Einsteinium, designated by the symbol Es and atomic number 99, is a synthetic element that sits far down the periodic table. Einsteinium is definitively a metal. It is a highly radioactive element that does not occur naturally on Earth, meaning it must be manufactured in specialized facilities. Its properties, while challenging to study due to its unstable nature, align with the characteristics of other heavy metallic elements.
Classification as a Metal and Expected Properties
Einsteinium is located in the seventh period of the periodic table, placing it within the Actinide series, a group of elements recognized for their metallic character. This classification as an actinide metal is fundamentally derived from its electron configuration, which ends with valence electrons in the \(7s\) orbital and partially filled \(5f\) orbitals.
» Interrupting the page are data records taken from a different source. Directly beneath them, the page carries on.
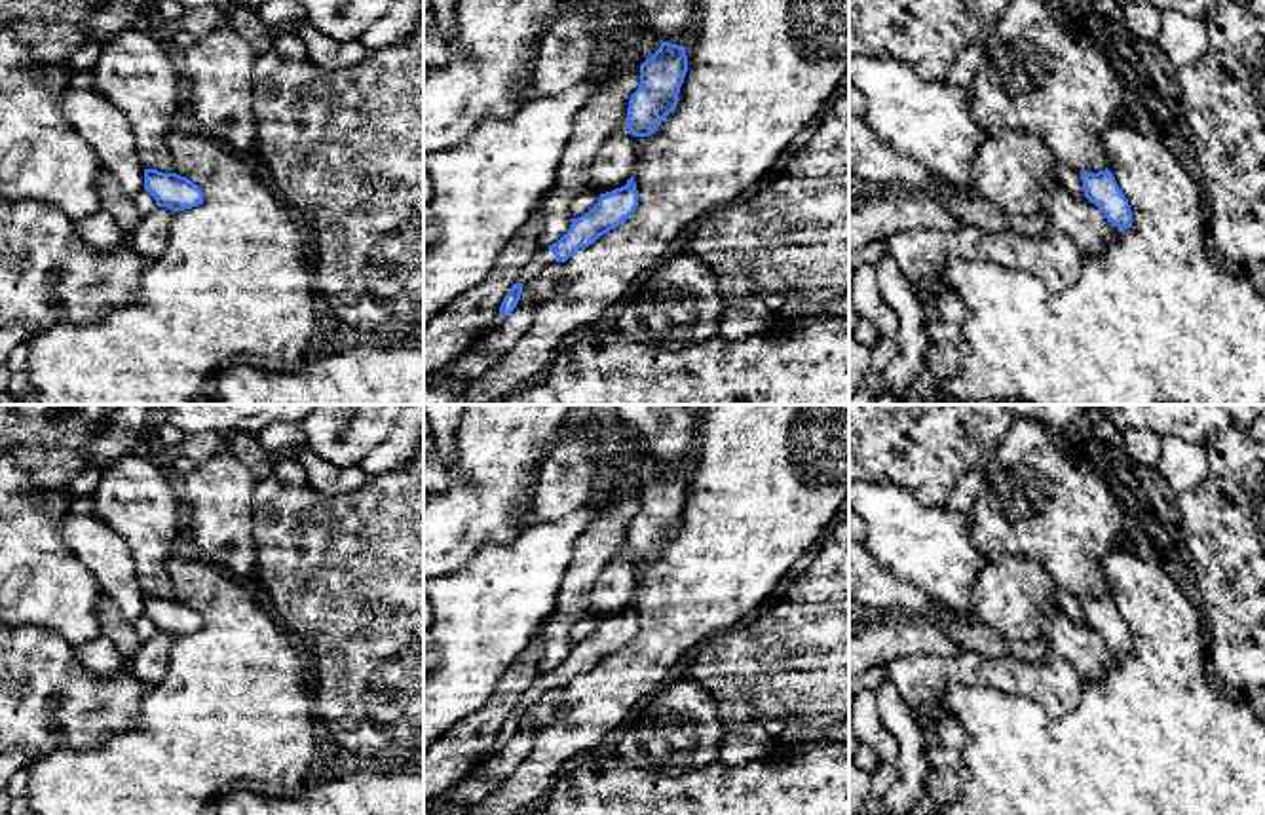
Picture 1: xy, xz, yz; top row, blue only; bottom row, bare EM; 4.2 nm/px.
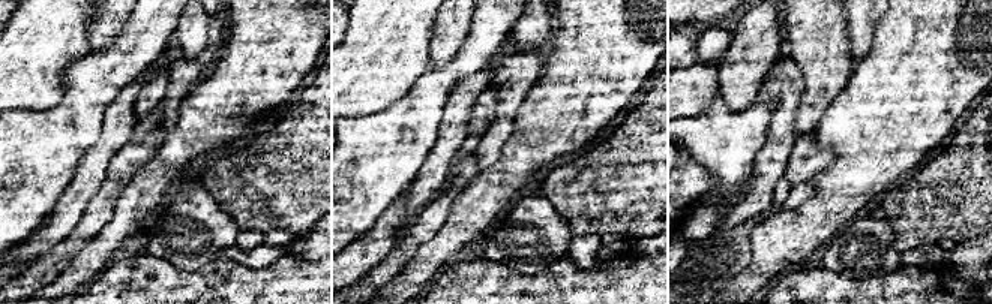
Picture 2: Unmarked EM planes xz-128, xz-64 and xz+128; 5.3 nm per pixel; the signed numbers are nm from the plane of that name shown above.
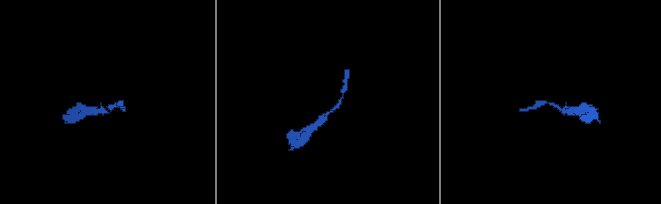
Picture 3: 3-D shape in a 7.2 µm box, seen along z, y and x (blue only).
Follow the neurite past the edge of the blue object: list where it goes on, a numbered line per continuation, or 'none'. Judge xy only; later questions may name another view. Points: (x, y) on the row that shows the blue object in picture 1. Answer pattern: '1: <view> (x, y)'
none

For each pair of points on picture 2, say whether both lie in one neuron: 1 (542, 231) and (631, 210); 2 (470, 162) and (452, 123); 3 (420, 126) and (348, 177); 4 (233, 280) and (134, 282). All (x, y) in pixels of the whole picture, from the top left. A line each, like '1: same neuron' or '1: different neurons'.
1: different neurons
2: different neurons
3: same neuron
4: same neuron

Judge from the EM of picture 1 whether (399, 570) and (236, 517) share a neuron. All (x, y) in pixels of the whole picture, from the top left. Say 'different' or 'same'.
different

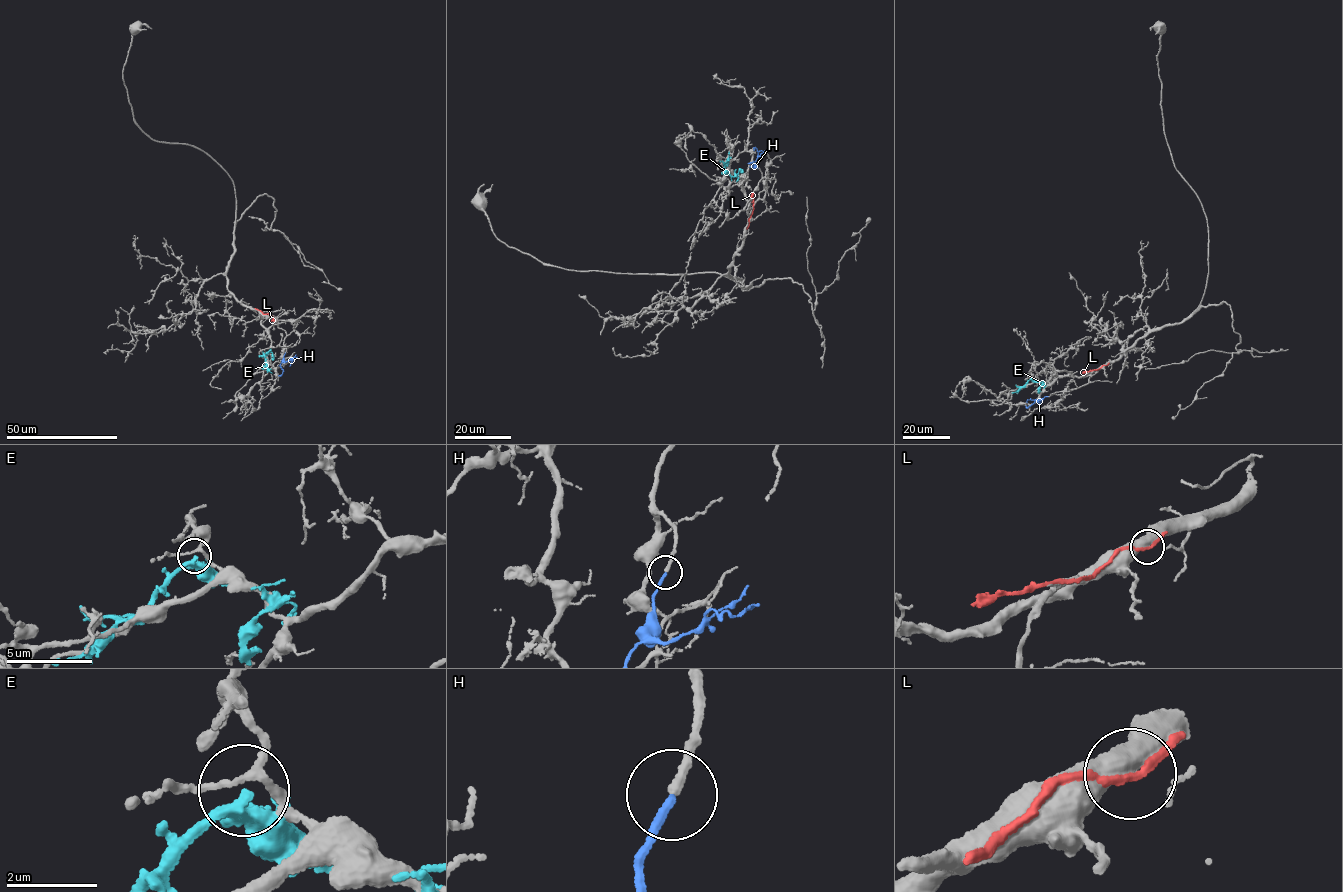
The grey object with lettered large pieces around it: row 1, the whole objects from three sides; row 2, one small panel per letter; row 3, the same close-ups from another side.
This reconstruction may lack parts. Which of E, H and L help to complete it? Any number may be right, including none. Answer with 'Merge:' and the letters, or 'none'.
Merge: H

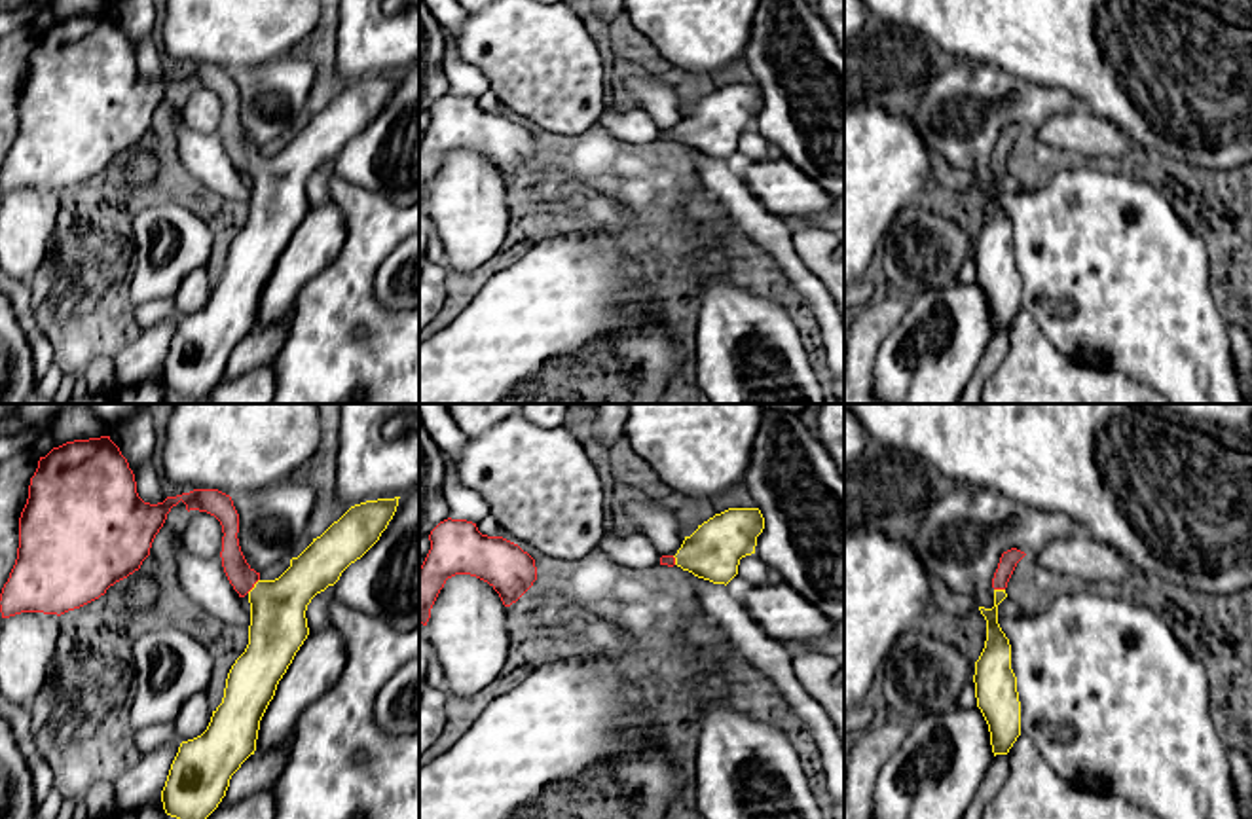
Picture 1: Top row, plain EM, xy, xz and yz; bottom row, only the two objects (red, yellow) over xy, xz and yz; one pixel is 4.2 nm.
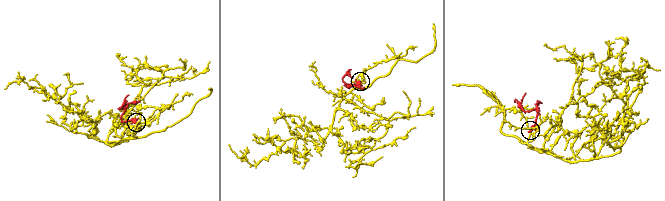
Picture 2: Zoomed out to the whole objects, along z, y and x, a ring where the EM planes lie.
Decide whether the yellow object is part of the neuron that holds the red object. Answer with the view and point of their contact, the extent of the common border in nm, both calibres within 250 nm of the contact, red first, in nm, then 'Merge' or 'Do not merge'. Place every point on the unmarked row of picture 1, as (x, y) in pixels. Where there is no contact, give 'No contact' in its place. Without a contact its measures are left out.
Touches red at xy (253, 162). Shared border 80 nm. Thickness 110 nm (red) against 240 nm. Merge

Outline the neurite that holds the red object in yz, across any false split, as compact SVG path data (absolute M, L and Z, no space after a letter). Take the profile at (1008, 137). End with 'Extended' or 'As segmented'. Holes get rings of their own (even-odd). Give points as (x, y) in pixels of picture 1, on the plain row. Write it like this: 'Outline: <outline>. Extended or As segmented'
Outline: M1011 123L1002 129L998 144L992 154L994 182L979 182L986 195L985 224L975 237L975 273L988 307L992 328L1007 330L1021 311L1021 277L1017 267L1017 252L1011 245L1011 220L998 199L998 180L1007 173L1005 163L1026 129Z. Extended

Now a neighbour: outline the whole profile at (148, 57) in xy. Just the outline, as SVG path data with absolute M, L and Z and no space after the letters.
M144 36L135 47L137 68L144 78L157 80L167 74L161 51L152 36Z

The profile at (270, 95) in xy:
M292 51L264 64L231 72L239 89L239 121L256 148L290 133L315 83L315 64Z

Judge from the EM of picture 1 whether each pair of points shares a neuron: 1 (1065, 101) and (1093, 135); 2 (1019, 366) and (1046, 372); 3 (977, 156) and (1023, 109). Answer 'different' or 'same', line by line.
1: different
2: same
3: same

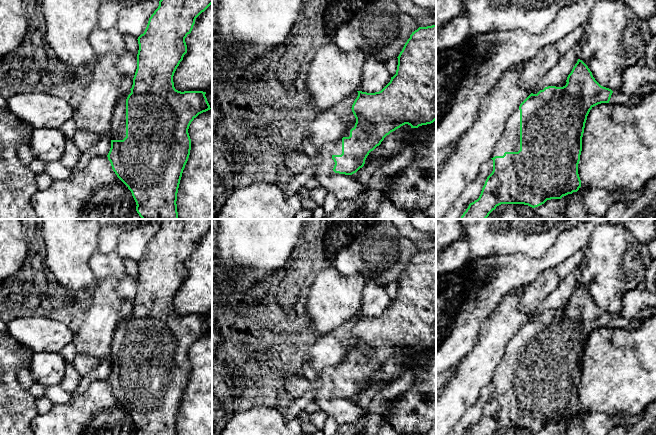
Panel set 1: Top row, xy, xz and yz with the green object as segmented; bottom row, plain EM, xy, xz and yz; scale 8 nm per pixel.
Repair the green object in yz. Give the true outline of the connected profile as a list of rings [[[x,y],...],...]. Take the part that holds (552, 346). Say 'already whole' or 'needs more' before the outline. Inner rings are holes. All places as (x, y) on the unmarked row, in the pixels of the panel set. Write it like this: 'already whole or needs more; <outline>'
needs more; [[[580,283],[566,306],[563,311],[548,310],[537,318],[531,317],[508,342],[504,356],[492,377],[493,395],[487,401],[479,422],[470,427],[466,435],[493,435],[501,428],[524,428],[535,432],[547,424],[561,423],[579,414],[581,404],[578,388],[587,340],[594,330],[609,327],[613,315],[601,310]]]

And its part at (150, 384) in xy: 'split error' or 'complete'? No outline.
split error

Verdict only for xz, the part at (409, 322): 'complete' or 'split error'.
split error

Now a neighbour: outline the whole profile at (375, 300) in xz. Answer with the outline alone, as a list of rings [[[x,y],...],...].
[[[370,282],[363,291],[360,310],[357,315],[375,317],[381,315],[391,304],[386,287]]]

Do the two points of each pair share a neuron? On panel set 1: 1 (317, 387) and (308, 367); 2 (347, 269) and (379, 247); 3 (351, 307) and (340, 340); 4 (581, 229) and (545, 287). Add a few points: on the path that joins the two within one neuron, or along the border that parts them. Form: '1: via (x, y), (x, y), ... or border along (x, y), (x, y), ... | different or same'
1: border along (302, 374), (311, 380), (319, 376) | different
2: via (355, 261), (359, 257), (371, 254) | same
3: border along (340, 325), (320, 335) | different
4: border along (553, 268), (547, 268), (533, 281) | different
This electronic structure dictates its tendency to lose electrons and form positive ions, the defining feature of metallic elements.
Based on its position among its neighbors, Einsteinium is expected to be a soft, silvery, and ductile metal. Experimental studies, though conducted on extremely small samples, have determined its melting point to be approximately \(860^\circ C\) and its density to be around \(8.84 \text{ g/cm}^3\). Chemically, Einsteinium primarily exhibits an oxidation state of \(+3\) in solution, a common trait for the later actinides, though a less stable \(+2\) state has also been observed. The element is also predicted to be paramagnetic.
Discovery and Synthetic Production
The element Einsteinium was first identified in the debris from the “Ivy Mike” thermonuclear test, the first successful detonation of a hydrogen bomb, which occurred in November 1952. Scientists at the University of California, Berkeley, including Albert Ghiorso, analyzed filter paper flown through the explosion cloud to confirm the existence of element 99. The initial formation occurred when Uranium-238 atoms absorbed an unprecedented number of neutrons—up to 15—which then underwent a series of beta decay events.
The discovery was initially kept secret for several years due to Cold War security concerns, but the element was eventually named in honor of physicist Albert Einstein. It must be produced synthetically using powerful nuclear methods. Today, the element is primarily manufactured in high-flux nuclear reactors, such as the High Flux Isotope Reactor (HFIR) at Oak Ridge National Laboratory.
This production process involves the prolonged neutron bombardment of lighter transuranic elements, such as Plutonium or Californium, over many months. The resulting Einsteinium is then chemically separated from the target material and other byproducts through complex and exacting procedures. This manufacturing method yields only microgram to milligram quantities of the element each year, highlighting the difficulty of its creation.
Instability, Scarcity, and Research Application
Einsteinium is intensely radioactive, with all of its isotopes being unstable. The most commonly produced isotope, \(\text{Es-253}\), has a half-life of only \(20.47\) days, meaning half of any given sample decays into a different element in less than three weeks. Even the longest-lived isotope, \(\text{Es-252}\), has a half-life of about \(472\) days, which is still quite short in chemical terms.
This extreme instability results in severe handling challenges and contributes to the element’s scarcity. The intense radiation emitted by Einsteinium causes a visible glow and leads to the rapid destruction of its own crystal structure, a phenomenon known as self-irradiation damage. This rapid decay and self-destruction limit the time available for researchers to study the element and its compounds before the sample is contaminated by its decay products.
Due to these limitations, Einsteinium has no commercial or industrial applications outside of specialized scientific investigation. Its primary function is to serve as a target material for the synthesis of even heavier, more exotic elements on the periodic table. For instance, \(\text{Es-253}\) was famously used as the starting material to create Mendelevium (element 101) in 1955. Studying Einsteinium also provides physicists with insight into the behavior of the heaviest elements and the fundamental properties of actinide chemistry.